Type of Cases Are Heard by Justice of the Peace Courts?
Justice of the Peace Courts hear Class C misdemeanor criminal cases and some civil cases such as evictions, small claims, debt claims, repair and remedy cases (landlord/tenant issues), towed or booted vehicles, occupational licenses, and interruption of utilities. The JP Courts also handle various types of tickets and citation, as well as conducting weddings.
What Happens in Court?
The first step to any proceeding is filing the Petition and serving the other party. The Court has forms that can be completed by a person representing themselves, or you can hire an attorney to file your petition. The Defendant has an opportunity to file an Answer and a Counterclaim. Depending on whether an Answer is filed, the suit will either proceed to a pre-trial or trial, or a default hearing.
At a pre-trial, the Judge will hear from the parties and take the necessary steps to develop the facts of the case. The Judge may order the parties to a mediation or may set it for final trial. Either party may request a jury trial, but they must follow the proper procedure. Either party may file motions, such as requests for discovery or summary motions and request hearing dates. Every pleading, motion, hearing date, etc. must be served on the opposing party. Remember there are still procedures that must be followed in any suit, whether you are represented by an attorney or not.

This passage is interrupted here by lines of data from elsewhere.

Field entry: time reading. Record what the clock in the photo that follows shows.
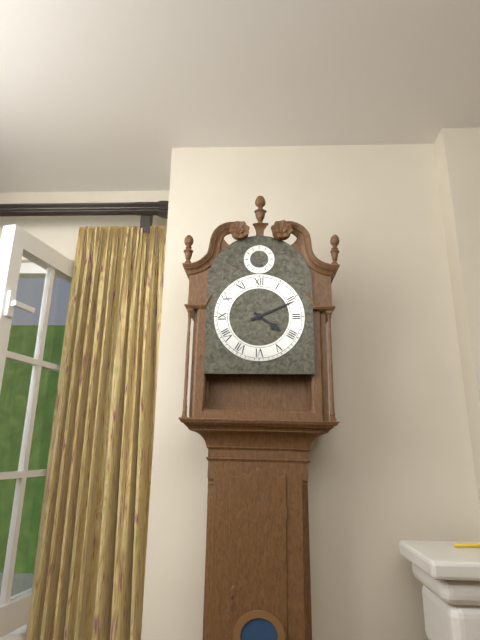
4:11
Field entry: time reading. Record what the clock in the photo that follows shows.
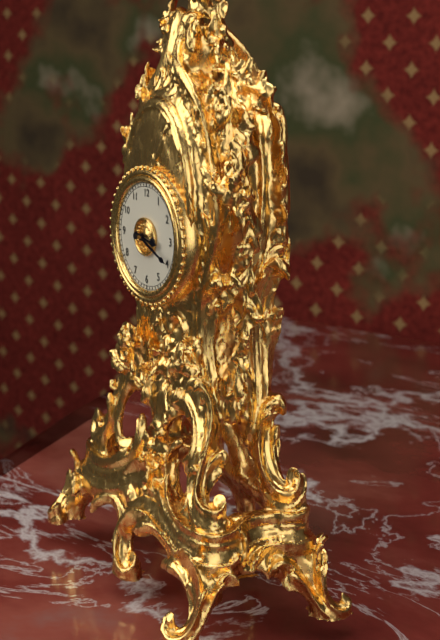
3:19
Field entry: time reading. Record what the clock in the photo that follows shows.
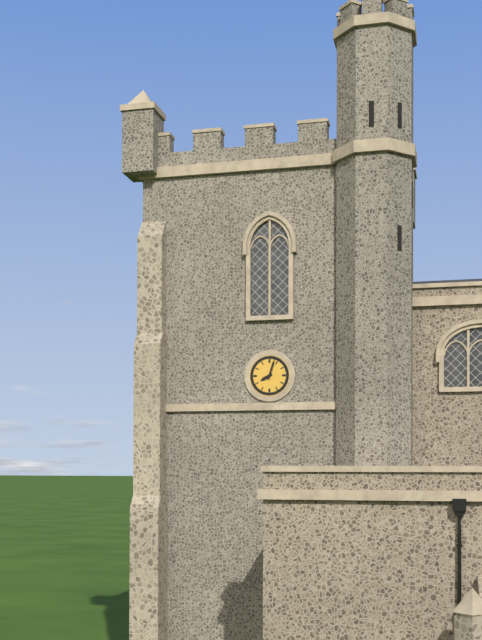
8:03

If the case proceeds to a jury trial, then the Judge will call the case at the appointed time. If a party is not present, the Judge may postpone the trial or dismiss the suit. The parties will be asked about the evidence they intend to use in trial and either side will have an opportunity to review the evidence and voice any objections.
The next step is seating the jury which involves voir dire. Each party has the opportunity during this time to ask the potential jurors questions. This is not the time for developing the case or discussing facts about the case. This is a time to question potential jurors to find what their general biases are in an attempt to determine who may side with your facts. In JP Court, a jury will consist of 6 members.
Once a jury is seated and sworn in, the trial begins with the Opening Statements. The Petitioner will then present their case and call witnesses. The Defense presents their case last. Once both sides have presented their case and rested, each party is given an opportunity to have closing arguments. The jury is then led out to begin deliberations. When the jury has completed deliberations and made a decision, the Court is called back to order and the verdict read.
There are many resources available to assist those wishing to represent themselves in JP Courts. Judge Ralph Swearing in has a great power point presentation on an overview of the Justice of the Peace Court which can be found here. In addition, Texaslawhelp.org has a lot of information for those choosing to represent themselves in Court. In the end, you should always check with the Court Clerk for the Court you are in, as the Clerks will be your most helpful resource for that specific Court. Remember, they cannot give you any legal advice, but they can provide you information on the forms and the process.